Other expired tax provisions that are included in the pending tax legislation include provisions to extend certain tax credits, including certain employment related tax credits as well as provisions dealing with the taxation of certain foreign income earned by foreign subsidiaries.

Other provisions dealing with investment and the method and rate of tax depreciation on certain new capital expenditures are also included for extension. These include provisions providing for accelerated depreciation on qualified leasehold improvements and other depreciation provisions dealing with farm business machinery and equipment.
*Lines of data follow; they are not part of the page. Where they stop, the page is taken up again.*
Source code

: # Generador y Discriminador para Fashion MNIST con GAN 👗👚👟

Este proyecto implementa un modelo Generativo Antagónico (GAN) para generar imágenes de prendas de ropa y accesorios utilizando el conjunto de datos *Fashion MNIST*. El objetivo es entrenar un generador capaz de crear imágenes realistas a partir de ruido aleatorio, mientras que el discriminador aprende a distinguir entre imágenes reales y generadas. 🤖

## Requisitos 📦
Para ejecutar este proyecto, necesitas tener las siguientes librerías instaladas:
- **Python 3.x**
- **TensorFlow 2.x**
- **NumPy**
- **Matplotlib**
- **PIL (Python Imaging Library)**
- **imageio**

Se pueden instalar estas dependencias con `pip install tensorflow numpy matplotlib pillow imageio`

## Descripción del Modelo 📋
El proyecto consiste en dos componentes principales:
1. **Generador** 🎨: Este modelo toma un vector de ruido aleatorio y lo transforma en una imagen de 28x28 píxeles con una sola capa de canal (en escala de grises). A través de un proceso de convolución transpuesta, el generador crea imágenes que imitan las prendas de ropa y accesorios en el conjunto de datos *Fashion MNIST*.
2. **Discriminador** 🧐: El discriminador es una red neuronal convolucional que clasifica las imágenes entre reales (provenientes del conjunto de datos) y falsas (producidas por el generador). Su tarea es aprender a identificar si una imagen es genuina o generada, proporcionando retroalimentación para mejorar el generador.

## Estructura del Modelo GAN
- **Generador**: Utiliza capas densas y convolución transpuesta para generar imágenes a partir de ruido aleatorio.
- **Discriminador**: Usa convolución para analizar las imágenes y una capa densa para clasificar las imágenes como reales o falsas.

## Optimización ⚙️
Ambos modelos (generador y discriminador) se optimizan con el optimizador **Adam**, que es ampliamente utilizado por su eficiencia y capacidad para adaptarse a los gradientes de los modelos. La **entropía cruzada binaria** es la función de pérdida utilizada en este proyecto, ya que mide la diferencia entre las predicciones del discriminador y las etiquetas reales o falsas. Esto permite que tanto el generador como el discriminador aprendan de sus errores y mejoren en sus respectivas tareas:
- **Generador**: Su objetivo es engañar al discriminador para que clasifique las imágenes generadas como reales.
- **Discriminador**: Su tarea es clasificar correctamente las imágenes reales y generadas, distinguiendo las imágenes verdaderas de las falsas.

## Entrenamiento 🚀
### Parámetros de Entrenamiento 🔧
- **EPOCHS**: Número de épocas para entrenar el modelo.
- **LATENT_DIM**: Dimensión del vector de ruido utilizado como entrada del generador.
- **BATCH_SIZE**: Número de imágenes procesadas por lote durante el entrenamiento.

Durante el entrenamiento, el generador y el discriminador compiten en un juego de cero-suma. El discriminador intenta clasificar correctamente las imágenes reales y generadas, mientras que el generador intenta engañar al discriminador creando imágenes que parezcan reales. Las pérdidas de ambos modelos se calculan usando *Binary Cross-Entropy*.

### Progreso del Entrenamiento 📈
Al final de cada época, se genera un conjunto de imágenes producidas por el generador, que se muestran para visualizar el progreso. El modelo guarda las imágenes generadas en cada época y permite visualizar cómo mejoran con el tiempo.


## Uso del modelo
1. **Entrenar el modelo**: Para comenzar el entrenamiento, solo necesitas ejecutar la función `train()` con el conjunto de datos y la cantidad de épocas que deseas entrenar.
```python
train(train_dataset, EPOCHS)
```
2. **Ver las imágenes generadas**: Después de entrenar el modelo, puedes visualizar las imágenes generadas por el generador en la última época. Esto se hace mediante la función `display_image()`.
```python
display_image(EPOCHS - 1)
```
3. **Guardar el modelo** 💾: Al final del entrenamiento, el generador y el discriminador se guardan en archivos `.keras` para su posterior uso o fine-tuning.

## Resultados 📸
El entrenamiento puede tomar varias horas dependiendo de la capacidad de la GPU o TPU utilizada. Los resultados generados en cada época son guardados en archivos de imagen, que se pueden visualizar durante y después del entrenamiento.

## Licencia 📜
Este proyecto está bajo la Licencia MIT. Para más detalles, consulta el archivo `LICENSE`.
The fate of these provisions may impact investment decisions by business, which then impacts employment staffing decisions. The continued uncertainty of these provisions in terms of their ultimate enactment impacts the affected business as well as other businesses that may manufacture (including components of the end product) or install the affected equipment, machinery or leasehold improvements.

It is likely, as we have seen with most tax legislation, that some new provisions will be included in any ultimate extenders legislative package. This may include additional credits and deductions and some revenue raisers (i.e., tax increases) to offset the impact of the extension of certain credits and deductions.

The difficulty in the entire process is that there appear to be certain provisions that seem to have nearly universal support, such as the research tax credit, but only are extended for one-, two- or three-year periods of time in any legislation rather than making them permanent in the tax code. Permanency may help with some of the uncertainty with taxpayers, though most realize that even permanent tax code provisions often are amended or even removed at times.

Some may look at the current status of the estate tax as an even more serious tax concern. The estate tax was reduced in 2001 during the first term of the Bush administration. Included was a provision that actually had the estate tax disappearing for a one-year period in 2010 and then springing back to life in 2011 at the levels in place for pre-2001 periods. Most tax and legal professionals thought that, prior to 2010, the provisions (expiration in 2010) and the sunset to pre-2001 levels would be addressed in the legislative process and we wouldn’t actually see the estate tax disappear in 2010. 

Well, it is 2010, and as of early May, no legislation has been enacted to reinstate the estate tax for 2010 or to address its springing back to life Jan. 1, 2010, at pre-2001 levels (in terms of tax rates, exemptions, credits, etc). So, if one dies or has a family member die in 2010, it is not entirely clear to the family and their advisers in terms of some of the courses of action that may be necessary with respect to estate and inheritance taxes, administration of the estate and the estate’s assets and the distribution of the estate’s assets per the terms of wills, trusts and other estate related documents and agreements.

For many of those who have estate planning documents, the premise of those documents is that an estate tax will be present at death and the terms or any documents are based on that premise. When we are at the place we are in 2010 with no tax in effect, with the possibility a tax may be enacted for 2010, it does provide for uncertainty among advisers, individuals and their families and heirs.

As summer comes and we enter in the fall election cycle, it will be interesting to watch what tax legislative proposals actually make it to the president’s desk for signature to be enacted into law. It is difficult at times to handicap whether an election cycle helps or hurts the prospects to move specific legislation.

Picking the right briefcase for tax legislation is more difficult than picking the right case on “Deal or No Deal.”

William E. Roth II is a tax partner with BDO Seidman LLP. The views expressed above are those of the author and not necessarily those of BDO Seidman. The comments expressed are general in nature and not to be considered as specific tax or accounting advice and cannot be relied upon for the purpose of avoiding penalties. Readers are urged to consult with their professional advisers before acting on any items discussed herein.